Is it a perfect game? No, but its damned close. The theft system is unrealistically difficult. If you steal anything anywhere, so much as a coffee mug, the item is flagged in your inventory as stolen and no legitimate shopkeeper will buy it from you. And if you run across a guard in a city, even hundreds of miles from where you stole the coffee mug, he’s going to know you stole it immediately, take the mug and make you pay a fine or throw you in jail. I could understand that if I had stolen something particularly valuable or unique like the Hope Diamond, but even cheap, anonymous items are unstealable. Picking locks, which involves a sort of lock-picking mini-game, is just easy enough to be boring and just hard enough to be frustrating. Worse still is that, lacking sufficient magic to cast the lock open, there’s no way to get inside a chest if you don’t have a pick to open it – you can’t bash it open with a warhammer or blast it open with a lightening bolt. The chest and lock are invulnerable, and unless you’re a member of the thieves guild (from which you can buy picks), you have to make due with the ones you find in dungeons and such. I’m not presently a member of the thieves guild, I have like 15 picks in my possession, and the average dungeon contains about 10 locked chests. You don’t break a pick every time you open a chest, but the math as a whole is not in your favor.
The world of Oblivion is big. Really big. It takes a really long time to walk across it, though you can buy a horse to ride and save yourself some time. There are a dozen major cities, a multitude of smaller villages, untold numbers of dungeons, mines, caves, ruins, forts, temples, shrines and camps. I’ve run across many different weapons, pieces of armor, a couple of dozen potion ingredients, magic rings, necklaces and jewels. I’ve battled imps, goblins, bears, boars, spiders, rats, crabs, fish, orcs, ogres, giants, mages, thieves, wolves, and the lists go on and on.

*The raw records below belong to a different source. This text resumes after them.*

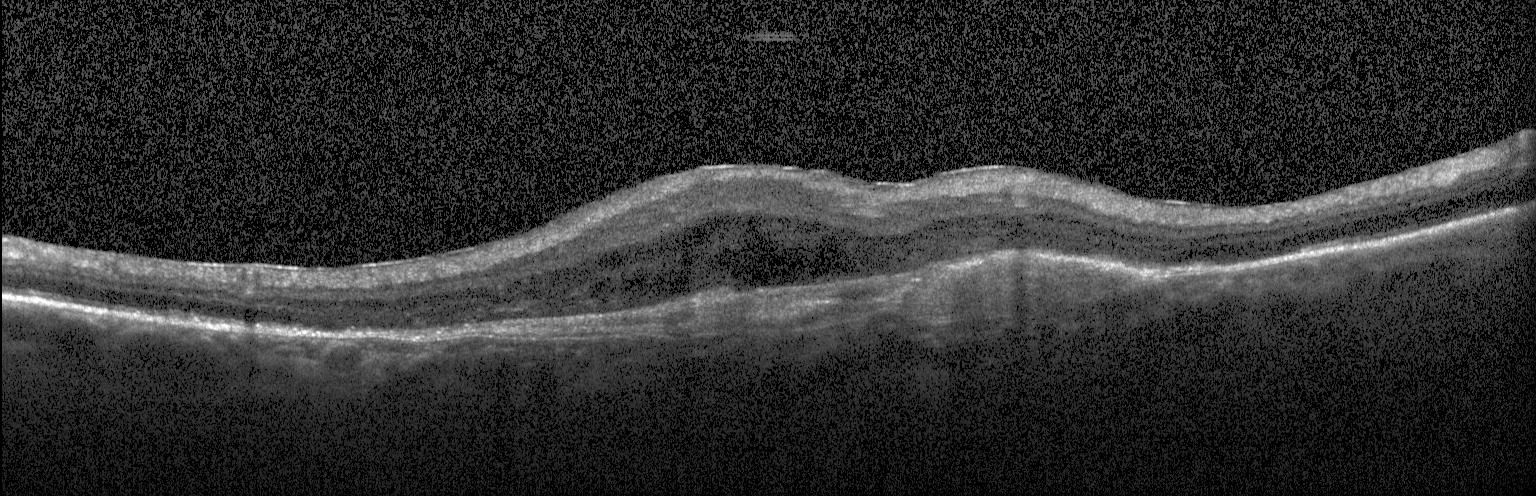 Impression: a choroidal neovascular membrane.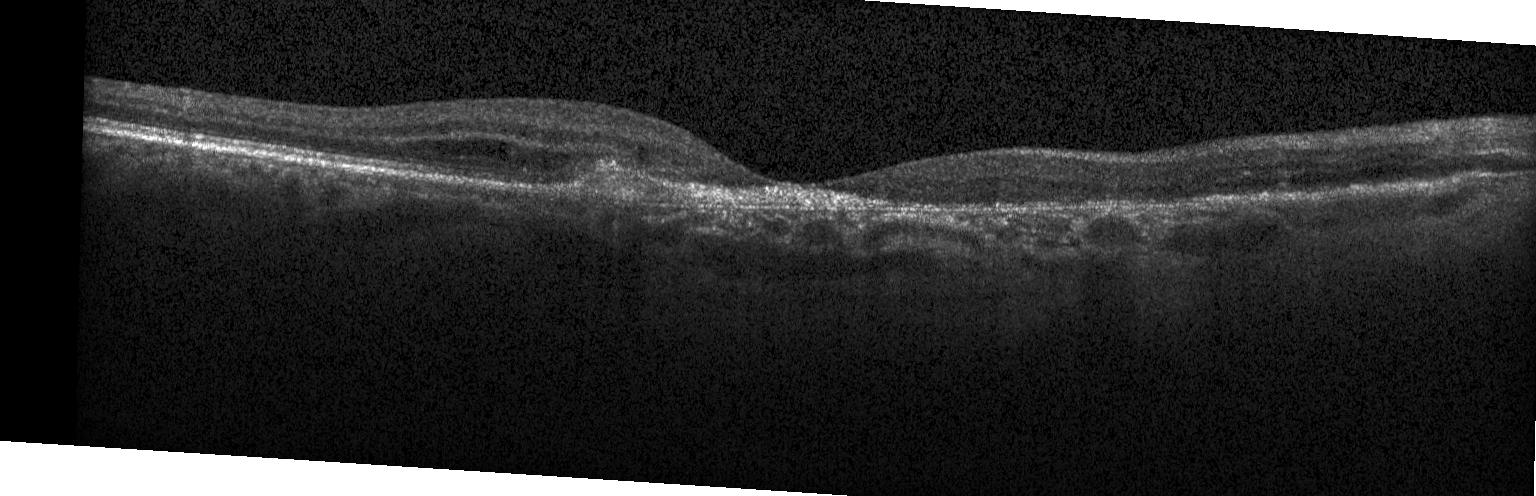
OCT line scan. This B-scan demonstrates CNV.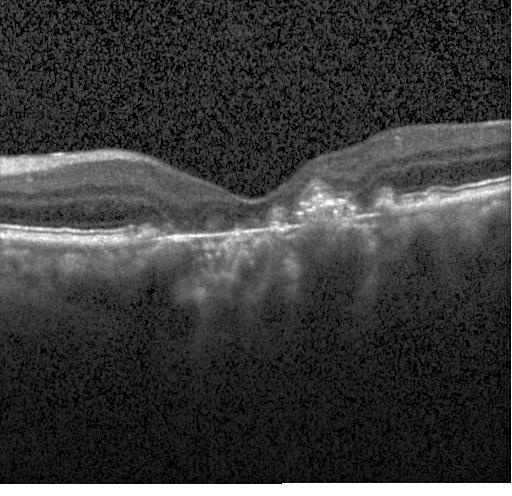
OCT B-scan, Heidelberg Spectralis, centered on the fovea, SD-OCT.
This B-scan demonstrates choroidal neovascularization.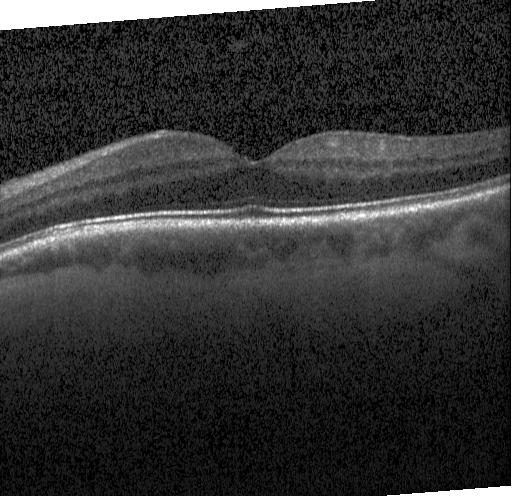 OCT line scan, through the macula, Heidelberg Spectralis, SD-OCT.
Macular OCT: neither choroidal neovascularization, diabetic macular edema, nor drusen.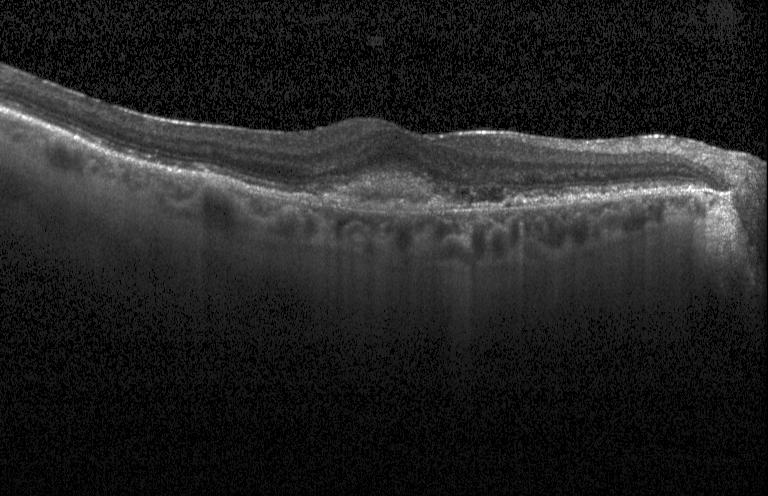

Spectral-domain OCT. Optical coherence tomography scan. Heidelberg Spectralis. Through the macula — Dx: a choroidal neovascular membrane.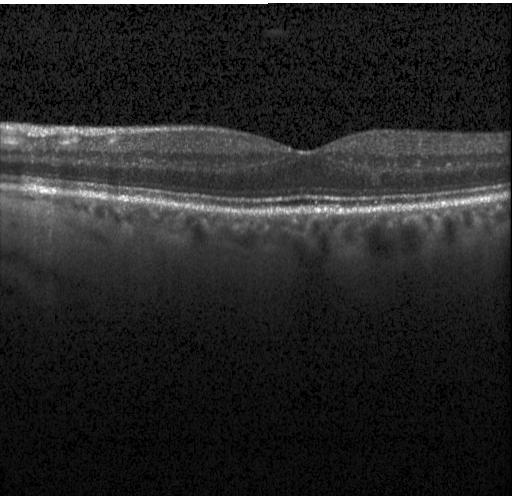
OCT line scan · SD-OCT · instrument: Heidelberg Spectralis · horizontal scan through the fovea — Finding: no evidence of choroidal neovascularization, diabetic macular edema, or drusen.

I regret (insofar as the review is concerned) that I have not played World of Warcraft so I can’t make any comparison there, but other than a couple of thousand people running around with names like Giantschlong177 and server lag, I can’t imagine what it could add to the experience. Oblivion is by far the closest I have come to playing D&D Sunday afternoons with my friends (yes, I did that, though I’m on medication now), all wrapped up in a stunning package with tens of thousands of lines of spoken dialog and good music. Oblivion is supposed to have hundreds of hours of playtime inside. As I’ve solved about 20 quests, have another 10 open in my quest log, and have yet to even get involved in the plot, I find that very easy to believe. What more could an RPG fan want?